→ **Task details**:
Answer these questions about the blog post.
(a) What complaint does the writer make about the USM hotspot?
(b) Which company did the writer visit yesterday, and how is it described?
(c) Why does the writer need to start driving again?

→ **Passage for review**:

BLOGGER TEMPLATES AND TWITTER BACKGROUNDS

Friday, 29 August 2008

Really hate tiz feeling

Since my room can online
i used to be in front of my laptop and 0nline
until very late at night
although usm hotspot sucks as it block some of the website
want to watch some online movie also cannot.. haizzz..
but i still dont understand why i can hang on it until so late
looking ppl pic's, ppl's blog, surfing some cool website
really need to stop all tiz
this make me lazy to go go to class as i m tired cuz on9 till v late
hate myself for being like this
for the whole week i use to e going to class once which is yesterday
yesterday went to visit the company, iq group
its a small company
and wat make me worry is that
i need to start driving again as i need to go there everyday during the sem break
what can i do with that?

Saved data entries
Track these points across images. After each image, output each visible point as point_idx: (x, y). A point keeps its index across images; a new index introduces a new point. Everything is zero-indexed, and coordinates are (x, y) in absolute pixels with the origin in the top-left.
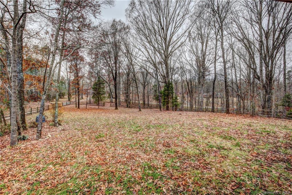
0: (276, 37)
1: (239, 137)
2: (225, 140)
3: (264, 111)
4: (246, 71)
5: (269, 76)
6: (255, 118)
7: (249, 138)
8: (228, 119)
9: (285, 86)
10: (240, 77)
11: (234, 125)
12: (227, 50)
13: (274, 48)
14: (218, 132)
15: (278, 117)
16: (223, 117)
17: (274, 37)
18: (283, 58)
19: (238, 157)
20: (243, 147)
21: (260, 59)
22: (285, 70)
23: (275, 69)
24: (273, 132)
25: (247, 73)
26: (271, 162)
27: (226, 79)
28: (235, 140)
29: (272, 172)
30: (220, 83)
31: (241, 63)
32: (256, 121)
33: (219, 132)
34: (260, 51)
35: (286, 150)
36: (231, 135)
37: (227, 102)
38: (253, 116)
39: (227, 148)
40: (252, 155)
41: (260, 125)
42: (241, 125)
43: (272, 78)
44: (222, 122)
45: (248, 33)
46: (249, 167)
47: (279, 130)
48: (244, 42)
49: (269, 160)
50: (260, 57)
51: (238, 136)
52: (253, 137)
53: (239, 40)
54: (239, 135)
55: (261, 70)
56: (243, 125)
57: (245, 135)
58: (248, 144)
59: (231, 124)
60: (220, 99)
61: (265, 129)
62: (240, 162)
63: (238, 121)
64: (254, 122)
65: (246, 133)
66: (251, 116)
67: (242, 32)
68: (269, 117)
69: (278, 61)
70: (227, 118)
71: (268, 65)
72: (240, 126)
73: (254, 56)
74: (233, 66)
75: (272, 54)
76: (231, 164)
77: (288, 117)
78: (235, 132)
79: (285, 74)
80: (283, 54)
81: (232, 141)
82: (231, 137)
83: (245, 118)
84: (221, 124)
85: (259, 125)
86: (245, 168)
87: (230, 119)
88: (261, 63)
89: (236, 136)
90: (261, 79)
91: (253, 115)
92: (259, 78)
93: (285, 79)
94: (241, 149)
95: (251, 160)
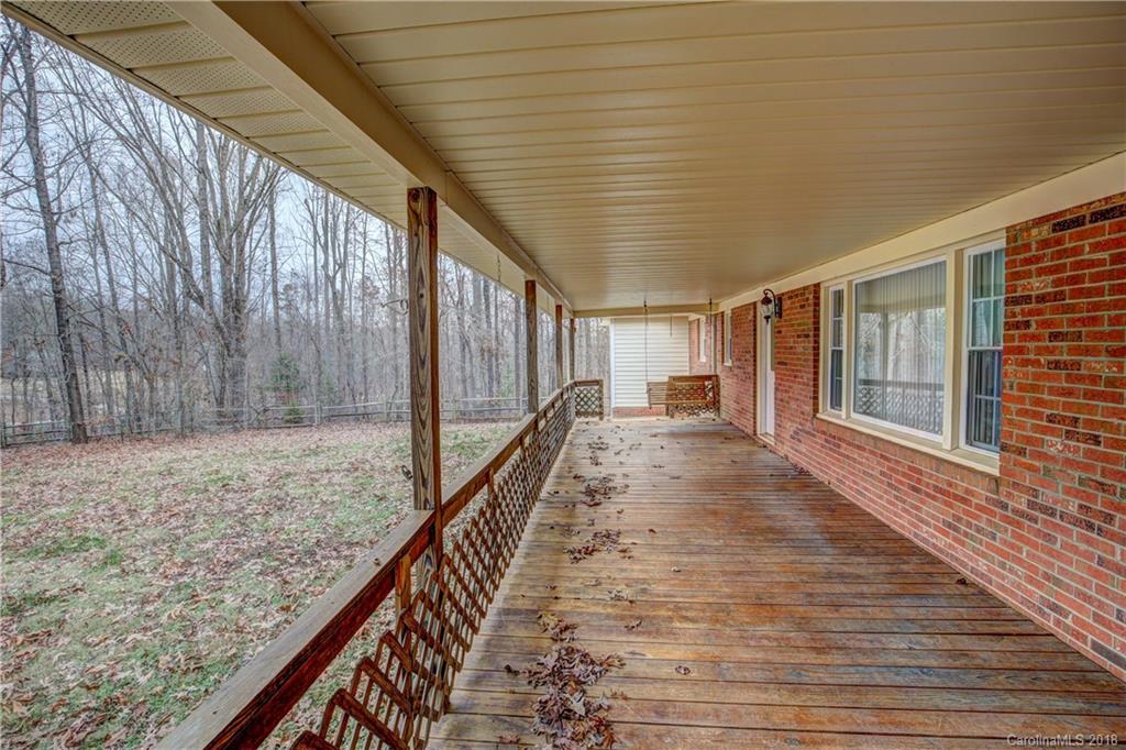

...

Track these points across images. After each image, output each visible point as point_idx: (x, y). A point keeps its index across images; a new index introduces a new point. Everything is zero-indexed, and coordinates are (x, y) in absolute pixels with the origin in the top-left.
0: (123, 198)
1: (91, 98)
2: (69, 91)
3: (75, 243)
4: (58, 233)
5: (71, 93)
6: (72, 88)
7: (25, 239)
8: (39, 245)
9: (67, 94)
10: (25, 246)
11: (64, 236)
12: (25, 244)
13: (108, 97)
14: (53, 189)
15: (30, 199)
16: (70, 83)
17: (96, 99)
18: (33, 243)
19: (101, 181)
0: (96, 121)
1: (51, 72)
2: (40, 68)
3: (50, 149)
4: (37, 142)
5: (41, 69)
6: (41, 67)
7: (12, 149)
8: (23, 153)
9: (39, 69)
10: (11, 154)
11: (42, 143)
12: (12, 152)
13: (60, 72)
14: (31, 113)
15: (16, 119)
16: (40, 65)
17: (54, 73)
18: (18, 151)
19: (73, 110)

→ **Solution**:
(a) It blocks some websites, so the writer cannot watch online movies.
(b) The writer visited IQ Group, which is described as a small company.
(c) The writer needs to go to the company every day during the semester break.